One 1749 pro-slavery pamphlet declared that “the most approved Judges of the Commercial Interest of these Kingdoms” had deemed slavery “most beneficial” because it employed ships and seamen. Slaves, the pamphlet said, were “the daily bread of the most considerable of our British Manufactures.”

A popular American defense of slavery argued that “the products of labor feed and clothe the world, and thus conduce to the welfare and happiness of mankind. Coerced labor is better than no labor.” Every dominant energy system, from human slavery to nuclear power, has regarded itself as the master resource and has defended its reign with combustible rhetoric and the call for more.

Yet none of these arguments are rational, moral, or equitable. And despite the claims that high energy spending will give us all better lives, happiness research yields some startling insights into the nature of energy consumption. North Americans now use up to 50 barrels a person a year equivalent in oil, petroleum, atoms, and electricity. (Direct oil spending amounts to 23 barrels per person.)

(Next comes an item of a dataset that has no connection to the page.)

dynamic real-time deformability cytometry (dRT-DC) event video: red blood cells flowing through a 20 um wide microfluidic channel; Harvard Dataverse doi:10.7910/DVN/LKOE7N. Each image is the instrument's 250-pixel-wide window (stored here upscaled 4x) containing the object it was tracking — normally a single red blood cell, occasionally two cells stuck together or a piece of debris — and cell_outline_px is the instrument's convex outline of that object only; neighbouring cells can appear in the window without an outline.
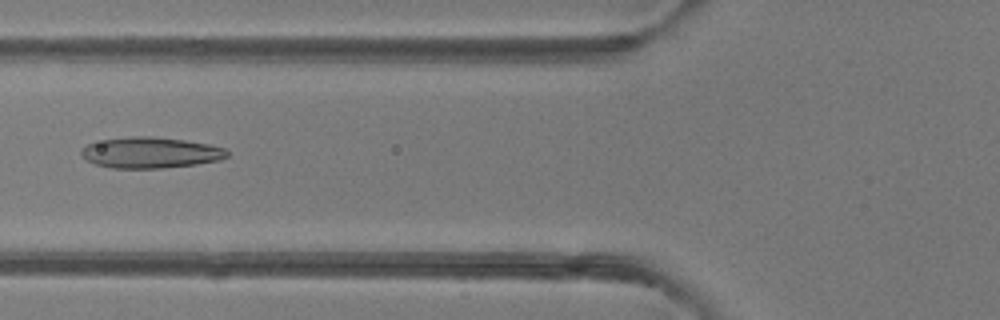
{"species": "common noctule bat (a hibernating species)", "species_latin": "Nyctalus noctula", "temperature_condition": "room temperature", "stored_images_in_passage": 2, "camera_frame_rate_fps": 3000, "um_per_image_px": 0.085, "animal": {"sex": "female"}, "frame": {"image": 1, "passage_image": 2, "time_ms": 1.0, "image_size_px": [1000, 320], "cell_outline_px": [[228, 156], [220, 160], [196, 164], [160, 168], [112, 168], [96, 164], [88, 160], [80, 152], [80, 148], [88, 144], [104, 140], [128, 136], [152, 136], [184, 140], [208, 144], [224, 148], [228, 152]], "centroid_in_image_um": [12.8, 12.97], "position_along_channel_um": 113.0, "area_um2": 26.13}}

Americans, says University of Manitoba energy expert Vaclav Smil, “have been living beyond their means, wasting energy in their houses and cars and amassing energy-intensive throwaway products on credit.” Smil believes that good health and political cheer, if not happiness itself, can be achieved on much less.

Smil, who calls himself an incorrigible interdisciplinarian, has written more than 30 books and 400 scientific articles on energy, population, and natural resources. Even the billionaire Bill Gates finds his work illuminating.

“Rising energy and material consumption,” says Smil, “is not a viable option on a planet that has a naturally limited capacity to absorb the environmental byproduct of this ratcheting process.” Like the 18th-century abolitionists, Smil considers unfettered demand and consumption a deeply moral issue.

Smil refers often in his writings to a U.S. insurance statistician and demographer by the name of Alfred Lotka. Lotka was the first to observe that all living species tend to maximize available energy for more successful living. A coral reef, for instance, does a much better job at converting solar energy into diverse forms of life than a desert does. A hardwood forest will grow ever more leafy and dense as it ages to secure more available sunlight.

“In the struggle for existence, the advantage must go to those organisms whose energy-capturing devices are most efficient in directing available energies into channels favorable to the preservation of the species,” wrote Lotka.

Ten thousand years ago, a hunter-gatherer collected the energy equivalent of 1.5 barrels of oil a year from plants and animals. Chinese peasants upped the ante in 100 B.C. with wood and coal to secure a fortune of three barrels of oil equivalent per capita a year. That harvest didn’t change much until the Industrial Revolution.